現場の安全と衛生を守る養生の極意
施主の大切な住まいを、傷や汚れから守る大切な工程が養生だ。特に住まいながらの場合、暮らす施主のストレスをケアする気遣いも重要。形に残らないものの、良し悪しで印象は大きく変わり、養生きっかけで次の受注に繋がることも。こだわりの達人技を紹介する。
傷・日焦け・変色を防ぐ
素材を知り尽くした養生術
自然素材にこだわり、新築とリフォームの施工を行う無添加住宅では、そうした素材ならではの通常の建材とは異なる養生ノウハウを蓄積。住まいの健康や安全に関心を持つこだわり層の施主も納得の養生を行っている。
例えば、床の養生シートと巾木の間には隙間を作らないように徹底。1ヶ月程度でも無垢の床材は養生されているところとされていないところでは、太陽光を浴びることで日焦けをする部分としない部分がはっきり出てしまうからだ。また、無垢の床材は線傷に弱い。養生テープに浮きがあるとその隙間に砂や埃が入り、線傷が入ってしまう。
「凹みなどは後で対処できるのですが、線状の傷はどうしても残ってしまうので、それを防ぐために養生テープの浮きは絶対に発生しないようにお願いします」(中上均さん)
自然素材の扱いにまだ慣れていない職人には、現場管理の担当が修正点をすぐに指摘することも大事。素材の特性の説明も含め、細かく伝えることで養生の技術を修得してもらう。
▲自然素材を扱うためには養生でも配慮が必要
変色しやすいタンニンには要注意
無添加住宅では床材や現しの梁に柿渋を仕上げの塗料として使うことが多い。柿渋に含まれるタンニンはアルカリ性の漆喰が付着すると黒く変色してしまう。そのため、漆喰を施工する際には細かな飛びも付着しないように完全養生で対処する。

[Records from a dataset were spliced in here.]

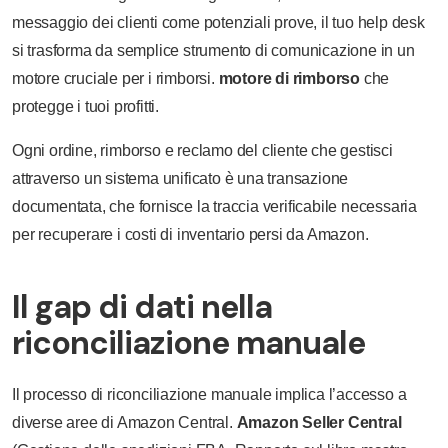
messaggio dei clienti come potenziali prove, il tuo help desk
si trasforma da semplice strumento di comunicazione in un
motore cruciale per i rimborsi.
motore di rimborso
che
protegge i tuoi profitti.
Ogni ordine, rimborso e reclamo del cliente che gestisci
attraverso un sistema unificato è una transazione
documentata, che fornisce la traccia verificabile necessaria
per recuperare i costi di inventario persi da Amazon.
Il gap di dati nella
riconciliazione manuale
Il processo di riconciliazione manuale implica l’accesso a
diverse aree di Amazon Central.
Amazon Seller Central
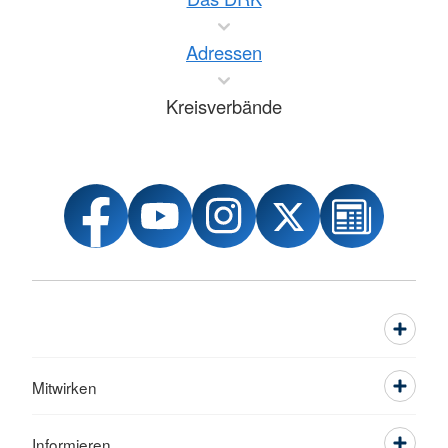
Adressen
Kreisverbände
Mitwirken
Informieren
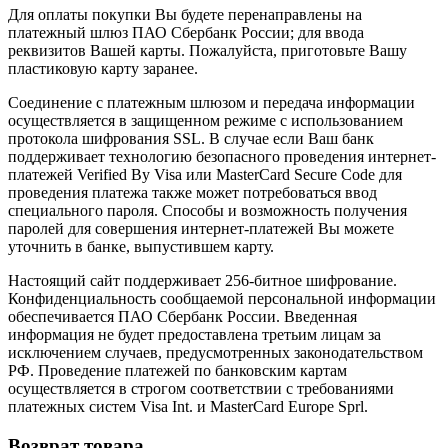
Для оплаты покупки Вы будете перенаправлены на
платежный шлюз ПАО Сбербанк России; для ввода
реквизитов Вашей карты. Пожалуйста, приготовьте Вашу
пластиковую карту заранее.
Соединение с платежным шлюзом и передача информации
осуществляется в защищенном режиме с использованием
протокола шифрования SSL. В случае если Ваш банк
поддерживает технологию безопасного проведения интернет-
платежей Verified By Visa или MasterCard Secure Code для
проведения платежа также может потребоваться ввод
специального пароля. Способы и возможность получения
паролей для совершения интернет-платежей Вы можете
уточнить в банке, выпустившем карту.
Настоящий сайт поддерживает 256-битное шифрование.
Конфиденциальность сообщаемой персональной информации
обеспечивается ПАО Сбербанк России. Введенная
информация не будет предоставлена третьим лицам за
исключением случаев, предусмотренных законодательством
РФ. Проведение платежей по банковским картам
осуществляется в строгом соответствии с требованиями
платежных систем Visa Int. и MasterCard Europe Sprl.
Возврат товара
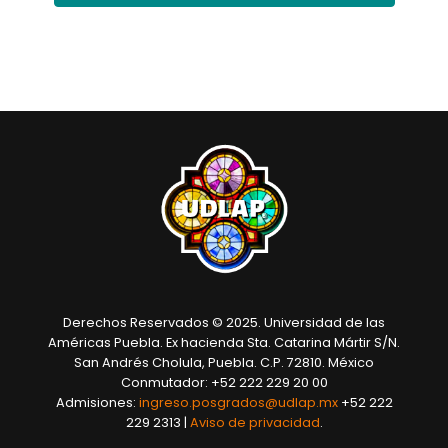
Derechos Reservados © 2025. Universidad de las
Américas Puebla. Ex hacienda Sta. Catarina Mártir S/N.
San Andrés Cholula, Puebla. C.P. 72810. México
Conmutador: +52 222 229 20 00
Admisiones:
ingreso.posgrados@udlap.mx
+52 222
229 2313 |
Aviso de privacidad
.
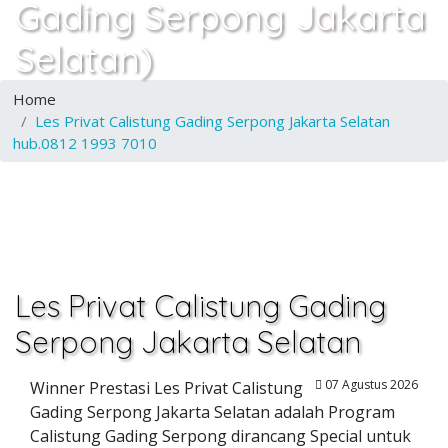
Gading Serpong Jakarta
Selatan)
Home
Les Privat Calistung Gading Serpong Jakarta Selatan
hub.0812 1993 7010
Les Privat Calistung Gading
Serpong Jakarta Selatan
07 Agustus 2026
Winner Prestasi Les Privat Calistung
Gading Serpong Jakarta Selatan adalah Program
Calistung Gading Serpong dirancang Special untuk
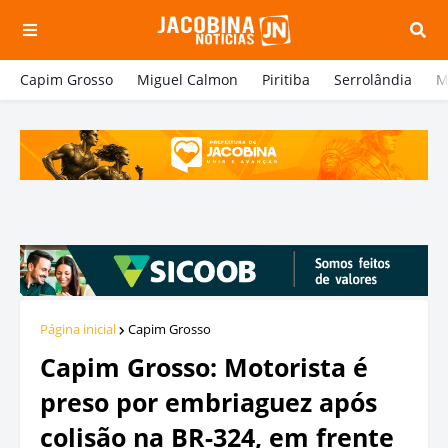
Capim Grosso
Miguel Calmon
Piritiba
Serrolândia
M
Página inicial
Capim Grosso
Capim Grosso: Motorista é
preso por embriaguez após
colisão na BR-324, em frente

ベイマツの赤い部分にもタンニンは含まれており、現しの梁にベイマツを使用する際にも漆喰の施工の際には完全の包み隠して化学変化が起きないようにしている。付着から一晩程度しか経過していないならば、クエン酸などで漆喰成分を抜くこともできるが、そうした手間を防ぐためにも養生が重要だ。
お話をうかがったのは…
無添加住宅(大阪府大阪市)リフォーム・リノベーション室 室長 中上均さん
自然素材を用い、化学物質を使わない住宅づくりを新築・リフォームで行う。今は本部で同様のこだわりを反映した定額リノベーションなどの商品開発も行っている。